Le donne entrano nell’età fertile nell’adolescenza. C’è una prova significativa che gli SSRI causano difetti alla nascita [7] e disturbi dello spettro autistico [8] oltre a provocare aborti spontanei che sono un fattore di rischio per futuri problemi di salute mentale. Se il trattamento delle cure primarie va male, i soggetti che si presentano ai servizi secondari con quadri complessi che implicano suicidalità o disinibizione o alcolismo indotto da antidepressivi, possono finire per essere diagnosticati come bipolari e ricevere trattamenti inappropriati spesso in concomitanza.

Affermazioni secondo cui il rapporto rischio-beneficio del trattamento rimane favorevole sulla base di studi clinici che durano solo 6-8 settimane e non registrano adeguatamente gli effetti avversi del trattamento, e dove i dati sono inaccessibili, sono problematiche, soprattutto in assenza di prove di efficacia. La nozione di un rapporto rischio-beneficio per qualsiasi farmaco è recente. Prima del 1990 il briefing medico era quello di bilanciare i danni di un farmaco con i danni della condizione.

4. Derivare un beneficio

C’è un altro modo di pensare all’utilità clinica di questi farmaci. Questo risiede in un ritorno al pensiero che ha dato origine agli SSRI, che è stato uno sforzo per rendere più visibile un effetto terapeutico specifico. Questo principio terapeutico sembra essere una forma di ansiolisi indicata da molti in trattamento come intorpidimento emotivo, e ad un certo punto commercializzata come effetto sereno. Questo effetto può essere distinto dagli effetti degli antipsicotici, delle benzodiazepine e dei beta-bloccanti, che potrebbero anche essere definiti ansiolitici.

Sembrerebbe altamente probabile che in studi adeguatamente progettati, forse della durata di non più di una settimana, ci sarebbe una distinzione chiara e relativamente immediata tra SSRI e placebo su una misura di risultato come un effetto sereno.

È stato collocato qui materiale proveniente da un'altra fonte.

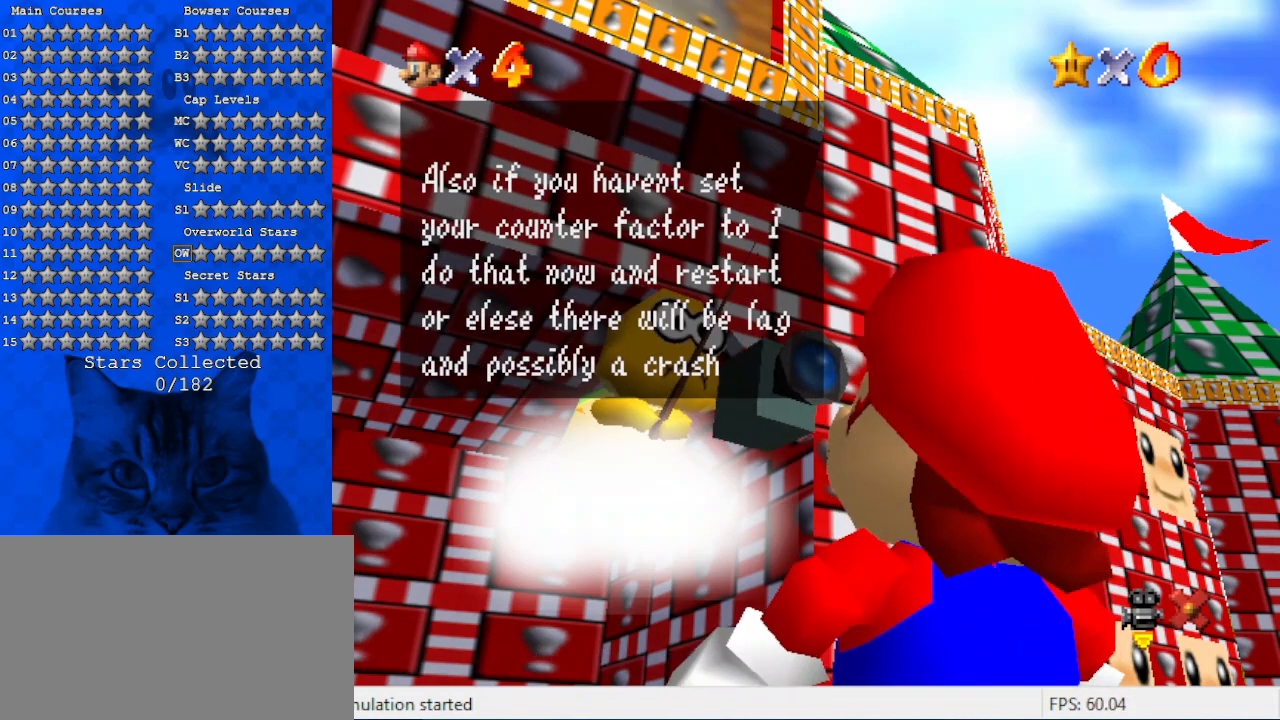
{"keys": [], "events": []}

Non sono stati fatti studi di questo tipo, ma recentemente Eriksson e colleghi hanno meta-analizzato gli studi sugli SSRI concentrandosi sull’item della depressione della Hamilton Depression Rating Scale, su cui sostengono un cambiamento significativo con i farmaci rispetto al placebo [9].

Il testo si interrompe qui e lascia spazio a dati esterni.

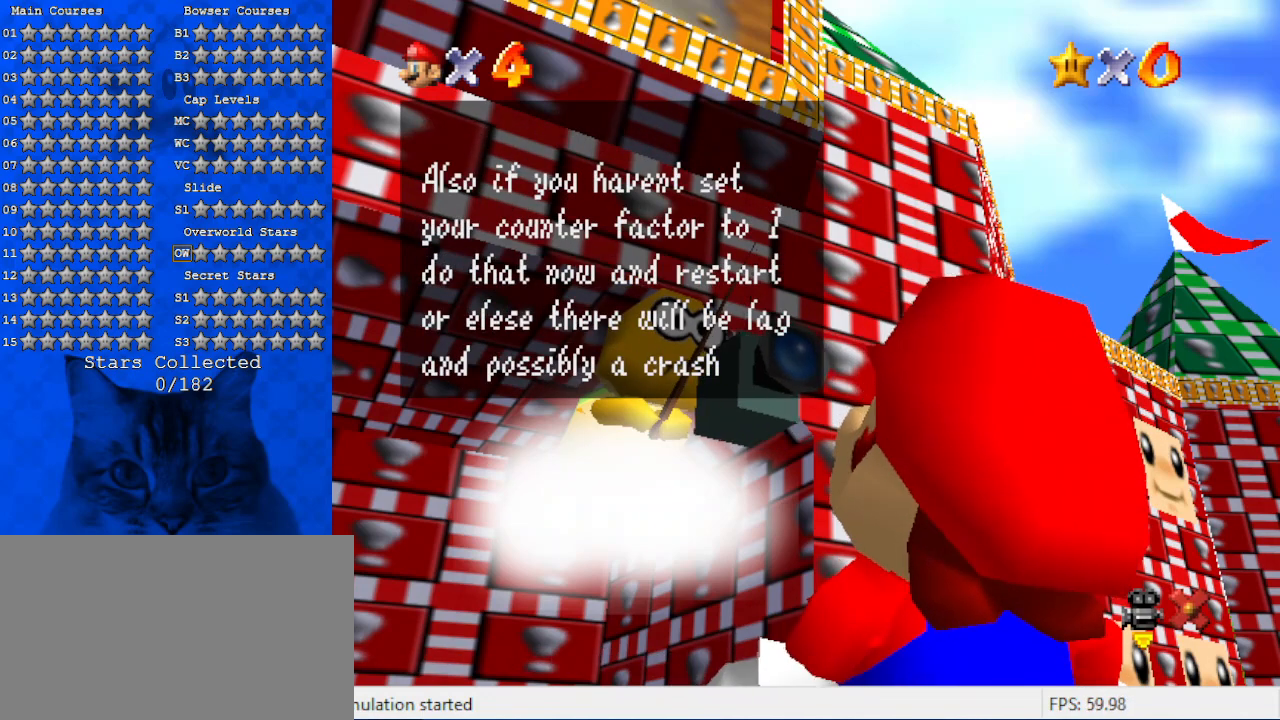
{"keys": [], "events": []}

Questo risultato si adatta al punto di vista qui offerto, nel senso che ci si aspetterebbe che un trattamento ansiolitico produca una differenza più netta su un item della HDRS come quello della depressione o dell’ansia, piuttosto che sulla condizione clinica generale. L’opinione è anche supportata dall’evidenza che questi farmaci producono un beneficio più distinto nel DOC e in altri disturbi d’ansia che nei “disturbi depressivi” pediatrici.

Mentre ci sarebbero problemi da superare nel riconoscere che un effetto sereno è l’obiettivo terapeutico degli inibitori della ricaptazione della serotonina, c’è anche molto da guadagnare. Designare un effetto sereno come risultato primario non solo delle prove ma della terapia aiuterebbe a rendere la pratica clinica più razionale. Un paziente, a cui viene detto che questo è l’effetto desiderato, potrebbe contribuire alla cura riferendo se il trattamento sta avendo questo effetto. Se l’effetto desiderato non si verifica, ci sarebbe un’opportunità più precoce di passare a un principio terapeutico diverso, riducendo la probabilità di reazioni avverse legate agli effetti agitanti che questi farmaci possono avere a breve termine e l’aumento di peso e altri effetti a lungo termine.

Se produrre un effetto sereno fosse il risultato primario delle prove, le differenze tra i farmaci e il placebo renderebbero probabilmente ridondanti le affermazioni che l’effetto di questi farmaci è tutto nella mente o che i farmaci non funzionano. Il punto chiave per il dibattito e la ricerca, invece, si concentrerebbe nello stabilire quando è ragionevole impiegare un tale principio terapeutico – in quali gruppi di età e per quanto tempo. Il punto chiave nella pratica clinica si concentrerebbe sulla discrezione professionale piuttosto che sugli approcci terapeutici imposti dalle linee guida o persino dalle indicazioni.